"Tia, me dá uma moedinha". Eu já tinha reparado naquele menino sentado quando entrei no mercadinho. Reparei suas pernas e pés sujos, as moedas espalhadas no chão e ele brincando de contá-las. Entrei, comprei e esqueci. Até passar por ele novamente e ele me pedir uma moedinha; abri a bolsa e lhe dei a moeda. Crianças não deviam ficar na rua assim, saí pensando; crianças não deviam ficar na rua assim e pedindo dinheiro; crianças não deviam pedir dinheiro e/ou trabalhar. De quem é a culpa?
Lembrei-me, então, de quando eu tinha seis anos e, assistindo a algo na TV, comecei a me questionar por que eu tinha casa e outras crianças não tinham. Acho que ali a minha primeira ficha caiu. Fiquei me questionando quem era o moço que escolhia quais crianças teriam comida e casa e quais não teriam; e por que eu fui escolhida pra ter e outras não; quais eram os critérios, se todas nós deveríamos ter casa e comida. Escrevi minha primeira poesia, intitulada de "menina de rua", cheguei a ficar em primeiros lugares nos concursos de poesia de colégios públicos. Mas, eu continuava tendo casa e comida, enquanto outras crianças não.
Ainda na infância, meus pais não queriam que acreditássemos em Papai Noel, porque a situação andava bem ruim lá em casa e eles não queriam que achássemos que Papai Noel não gostava da gente quando não tínhamos presentes no Natal; quando muito tínhamos uma ceia bonita. Acho que minhas irmãs e eu nunca nos incomodamos com isso, tínhamos a casa e a comida, e pais que nos amavam.
Fui pensando nisso tudo enquanto voltava do mercadinho. Pensei no lugar onde estou hoje, onde estamos: minhas irmãs e eu. Nada nos falta, podemos até fazer algumas extravagâncias, compramos roupas de marca, coisa que não tínhamos na infância e na adolescência. Temos TV a cabo e até lazer temos! Como chegamos até aqui? Não foi por mérito! Não foi só mérito, foram as oportunidades que surgiram.

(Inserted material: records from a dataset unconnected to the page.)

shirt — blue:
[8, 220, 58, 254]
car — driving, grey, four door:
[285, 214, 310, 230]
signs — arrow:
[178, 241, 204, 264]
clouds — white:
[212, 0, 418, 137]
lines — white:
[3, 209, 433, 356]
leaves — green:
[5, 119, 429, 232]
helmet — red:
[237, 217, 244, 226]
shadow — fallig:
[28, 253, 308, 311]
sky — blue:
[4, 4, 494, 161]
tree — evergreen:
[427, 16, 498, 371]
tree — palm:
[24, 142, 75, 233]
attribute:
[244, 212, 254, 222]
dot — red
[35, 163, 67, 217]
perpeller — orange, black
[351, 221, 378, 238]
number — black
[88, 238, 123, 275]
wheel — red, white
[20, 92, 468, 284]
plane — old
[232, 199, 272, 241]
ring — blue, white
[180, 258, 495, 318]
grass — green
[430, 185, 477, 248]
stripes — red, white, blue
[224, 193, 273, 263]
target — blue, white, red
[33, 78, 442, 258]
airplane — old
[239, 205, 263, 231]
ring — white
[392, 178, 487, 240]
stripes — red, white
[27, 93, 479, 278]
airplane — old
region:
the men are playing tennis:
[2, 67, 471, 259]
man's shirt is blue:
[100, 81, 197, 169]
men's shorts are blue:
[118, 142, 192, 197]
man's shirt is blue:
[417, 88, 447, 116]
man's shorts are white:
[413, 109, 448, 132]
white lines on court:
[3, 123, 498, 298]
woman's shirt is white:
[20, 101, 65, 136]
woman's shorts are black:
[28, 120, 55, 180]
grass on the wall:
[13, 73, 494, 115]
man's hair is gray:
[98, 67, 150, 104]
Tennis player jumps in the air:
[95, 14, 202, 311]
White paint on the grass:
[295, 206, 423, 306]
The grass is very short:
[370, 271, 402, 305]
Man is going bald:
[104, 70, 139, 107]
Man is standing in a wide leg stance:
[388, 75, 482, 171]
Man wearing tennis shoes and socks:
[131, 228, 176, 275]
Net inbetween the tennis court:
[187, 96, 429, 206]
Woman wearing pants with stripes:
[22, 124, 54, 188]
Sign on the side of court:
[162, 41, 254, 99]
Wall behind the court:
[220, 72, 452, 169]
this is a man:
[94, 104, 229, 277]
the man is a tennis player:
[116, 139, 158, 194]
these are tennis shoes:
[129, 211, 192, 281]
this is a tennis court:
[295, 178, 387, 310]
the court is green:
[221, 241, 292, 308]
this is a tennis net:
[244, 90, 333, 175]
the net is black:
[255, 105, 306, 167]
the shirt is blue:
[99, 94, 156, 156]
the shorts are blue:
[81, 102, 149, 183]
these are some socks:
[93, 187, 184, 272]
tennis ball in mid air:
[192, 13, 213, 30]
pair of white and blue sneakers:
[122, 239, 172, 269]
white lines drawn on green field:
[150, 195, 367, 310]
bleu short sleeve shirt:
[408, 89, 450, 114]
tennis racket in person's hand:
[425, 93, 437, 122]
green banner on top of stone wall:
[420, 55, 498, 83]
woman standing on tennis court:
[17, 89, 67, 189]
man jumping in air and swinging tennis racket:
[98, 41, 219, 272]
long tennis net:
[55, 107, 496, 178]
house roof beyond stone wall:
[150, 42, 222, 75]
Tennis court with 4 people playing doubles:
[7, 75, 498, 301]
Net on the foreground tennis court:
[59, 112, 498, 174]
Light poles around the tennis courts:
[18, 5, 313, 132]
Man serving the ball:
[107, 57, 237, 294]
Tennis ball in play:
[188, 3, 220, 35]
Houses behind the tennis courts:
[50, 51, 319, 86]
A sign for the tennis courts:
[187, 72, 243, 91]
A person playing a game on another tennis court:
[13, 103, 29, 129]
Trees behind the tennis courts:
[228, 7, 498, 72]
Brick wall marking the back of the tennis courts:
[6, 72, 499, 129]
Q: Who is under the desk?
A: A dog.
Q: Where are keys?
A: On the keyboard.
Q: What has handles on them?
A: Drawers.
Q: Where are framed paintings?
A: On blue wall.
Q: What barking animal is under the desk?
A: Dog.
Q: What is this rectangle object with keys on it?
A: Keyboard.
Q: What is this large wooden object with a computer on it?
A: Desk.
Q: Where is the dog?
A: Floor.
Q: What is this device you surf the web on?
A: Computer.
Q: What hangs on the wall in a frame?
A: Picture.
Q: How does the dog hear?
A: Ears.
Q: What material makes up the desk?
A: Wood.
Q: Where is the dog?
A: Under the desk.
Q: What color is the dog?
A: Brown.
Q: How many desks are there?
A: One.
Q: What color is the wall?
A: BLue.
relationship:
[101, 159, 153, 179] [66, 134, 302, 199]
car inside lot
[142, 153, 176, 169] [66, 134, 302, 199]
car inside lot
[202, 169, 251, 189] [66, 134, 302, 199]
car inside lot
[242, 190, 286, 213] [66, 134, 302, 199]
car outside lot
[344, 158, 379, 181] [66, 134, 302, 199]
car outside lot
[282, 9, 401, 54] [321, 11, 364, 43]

Meu pai arrumou um emprego fixo,não dependia só dos "pingadinhos" das causas que ele, como advogado, ganhava. Sua primeira atitude foi nos tirar da escola pública. Estudamos em um colégio fraco,mas particular, o que já nos dava a garantia de aulas todos os dias e de todas as disciplinas. Minha irmã mais velha passou pra um técnico estadual, a gente achava que seria bom. Até ela fazer seu primeiro vestibular e zerar física porque, simplesmente, ela não teve aulas de física no antigo segundo grau. Meu pai a colocou em um bom pré-vestibular da época- particular- e ela agarrou a chance e se esforçou muito, podendo assistir a mais aulas, em mais filiais do cursinho. Passou para as três principais universidades do Rio, curso de direito. Felicidade total, futura advogada e ainda formada em faculdade pública.
Eu me inspirei, já estudava em colégio particular, mudei para o mesmo onde ela fez o cursinho, meu pai podia pagar até a turma especial de humanas na época. A vida já tinha melhorado pra gente, tínhamos ceia de Natal e presentes também. Quatro anos depois fui a segunda filha a ingressar em uma universidade federal, Jornalismo, meu sonho. Isso porque quando temos as oportunidades é possível até sonhar, gente!
Para resumir, acabei jornalismo, comecei a dar aula, trabalhei na área também, larguei a sonhada profissão, tentei de novo um vestibular, passei pra pública de novo, larguei um emprego, me enfiei em outros,ganhando menos até, voltei a ser estagiária, arrumei um emprego de verdade, comprei até um carro, tenho meu salário, ufa, nem sou mais da classe desfavorecida deste país. Mérito meu? Não, não somente! Eu me esforcei bem,mas me deram as oportunidades. Os meus pais principalmente quando puderam bancar meus sonhos.
E o menino do mercadinho? Onde estão seus pais? Na falta deles, onde está o Estado? Será que o menino sonha? Será que vai à escola e lá ele tem todas as aulas? Será que alguém, como meus pais, lhe fala que no Brasil as coisas são muito difíceis e que estudar pode ser a saída? Mas, será que, além disso, ele tem o que comer antes de ir estudar? Será que alguém ajeita seu uniforme e o leva até a escola, diz que vai dar tudo certo, cobra que ele estude, parabenize quando as notas são boas, acalente quando são ruins. Será que alguém lhe dá a chance de ser só um menino?
Esta pátria amada... Esta paternidade irresponsável...Estes filhos mutilados de seus direitos sob um discurso perverso e meritocrático...Estes meninos que tiram a beleza da cidade e insistem em nos mostrar que este Brasil, essa pátria ainda é pai de poucos.